According to the control method of the vertical continuous vulcanizer for the electric power cable of the present invention, the following effects can be obtained. (1) It is determined whether the detected tension is within the set tension range, and if the detected tension is out of the range, the take-up tension is corrected by increasing or decreasing the take-up speed of the traveling linear body, and the set tension is started on the line. By changing it according to the length of the filaments from time to time, even after the filaments have passed through the outlet of the vulcanizer, linear tension is applied to the filaments in the direction opposite to the traveling direction.
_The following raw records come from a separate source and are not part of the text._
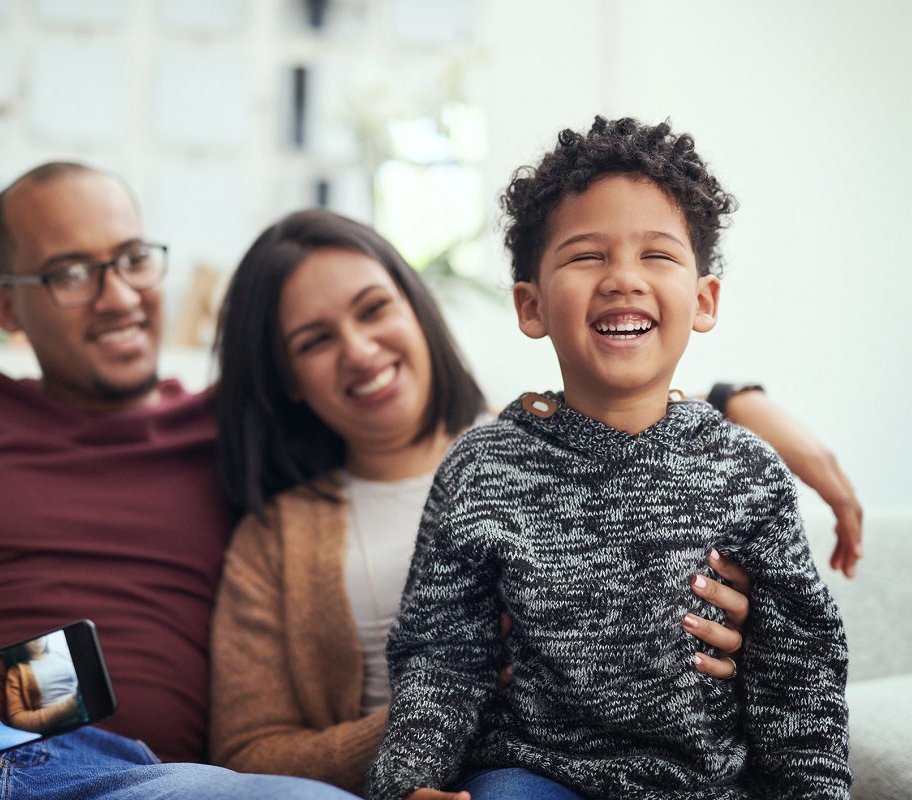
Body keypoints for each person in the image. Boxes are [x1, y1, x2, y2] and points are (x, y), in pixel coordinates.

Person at [208, 208, 855, 796]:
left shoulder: (539, 441)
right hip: (484, 768)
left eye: (374, 308)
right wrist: (444, 727)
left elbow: (629, 423)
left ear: (418, 308)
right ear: (285, 376)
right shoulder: (279, 537)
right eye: (315, 341)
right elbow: (251, 749)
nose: (358, 349)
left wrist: (737, 401)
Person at [0, 162, 358, 800]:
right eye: (70, 273)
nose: (120, 296)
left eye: (134, 258)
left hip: (146, 780)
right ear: (7, 308)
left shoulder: (238, 429)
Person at [362, 117, 851, 800]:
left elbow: (799, 669)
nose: (623, 277)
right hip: (532, 774)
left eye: (657, 254)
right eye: (587, 255)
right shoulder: (481, 470)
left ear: (704, 301)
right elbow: (442, 658)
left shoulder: (749, 472)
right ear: (530, 306)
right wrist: (409, 783)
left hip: (699, 786)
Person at [3, 636, 85, 734]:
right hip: (60, 731)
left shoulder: (64, 654)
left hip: (88, 715)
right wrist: (70, 706)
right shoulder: (16, 672)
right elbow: (17, 719)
By controlling, it is possible to suppress the occurrence of the "constriction" phenomenon in which the insulation coating thickness of the manufactured coated electric wire is partially thinned, reduce defects in the coated electric wire, and obtain a high-quality power cable. (2) It is possible to prevent the occurrence of a runaway accident by gradually reducing the correction rate of the take-up speed based on the range of the threshold value in the set tension to reduce the fluctuation range of the take-up speed.
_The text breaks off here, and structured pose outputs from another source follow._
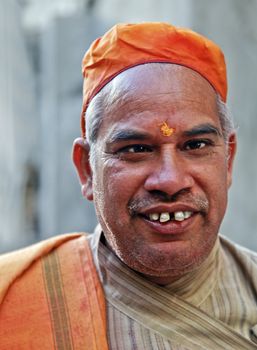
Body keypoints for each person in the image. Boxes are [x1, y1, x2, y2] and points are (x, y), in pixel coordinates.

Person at [0, 22, 257, 350]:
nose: (170, 181)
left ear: (229, 159)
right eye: (136, 149)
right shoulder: (12, 301)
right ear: (86, 170)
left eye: (195, 146)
[Brief description of drawings]

FIG. 1 is a connection diagram showing an embodiment of a method for controlling a vertical continuous vulcanizer for a power cable according to the present invention.

FIG. 2 is an implementation model diagram of three-position control by the tension setting means shown in FIG.
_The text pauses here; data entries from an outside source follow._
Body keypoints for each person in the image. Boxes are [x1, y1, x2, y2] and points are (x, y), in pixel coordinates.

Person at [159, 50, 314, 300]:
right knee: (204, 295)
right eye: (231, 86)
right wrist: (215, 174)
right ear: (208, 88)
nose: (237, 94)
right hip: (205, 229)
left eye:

3 is a relationship curve diagram between time and tension increase by the three-position control of FIG.

FIG. 4 is a curve diagram modeling a control situation by a control method of a vertical type continuous vulcanizer of a power cable according to the present invention.

[Explanation of symbols]

 W coated electric wire (running filament) 1 conductor feeding device 2 conductor 3 feeder 4A, 4B, 4C extruder 4a extrusion head 4b outer diameter measuring means 5 vulcanizer 5a seal packing 6 take-up machine 7 winder 8 tension sensor 9 controller 10 tension setting means 11 conductor feeding speed setting means 13 conductor feeding speed setting means 13a feeder driving motor 13b feeder driving amplifier 13c line linear velocity setting device 13d line linear velocity detecting means 14A, 14B, 14C extrusion velocity setting means 16 Filament body take-up speed setting means 16a Take-up machine drive motor 16b Take-up machine drive amplifier 16c Take-up speed setter 16d Electric motor 16e Step motor 17 Filament body take-up speed setting means

 ─────────────────────────────────────────────────── ─── Continuation of the front page (72) Inventor Toraichi Ishikawa 1800 Kishioka-cho, Suzuka-shi, Mie Fujikura Suzuka Co., Ltd. (72) Toshiharu Katsuhara 1800 Kishioka-cho, Suzuka-shi, Mie Fujikura Suzuka Co., Ltd. in the factory

Claims (2)

[Claims] 1. A conductor (2) sent from a sender (3)
When a power cable is manufactured by extruding and covering an insulating material from the extruder (4A, 4B, 4C), the tension of the traveling filament (W) is detected and the traveling filament is determined by the magnitude of the tension. It is a control method of a vertical continuous vulcanizer for electric power cables that increases or decreases the take-up speed, determines whether the take-up tension is within the set tension range, and when the take-up tension is outside the range, The linear body (W) is corrected by increasing or decreasing the take-up speed of the linear body, and the set tension is changed according to the length of the traveling linear body from the start of the line. A control method for a vertical continuous vulcanizer of a power cable, which is controlled so that a linear tension is applied to the linear body (W) in a direction opposite to its traveling direction even after passing. 2. A take-up value when the detected tension is within the threshold range rather than a correction degree of the take-up speed when the detected tension is outside the threshold range by setting a threshold range for the set tension. The method for controlling a vertical continuous vulcanizer of an electric power cable according to claim 1, wherein the traveling speed is corrected by reducing the correction degree of the speed.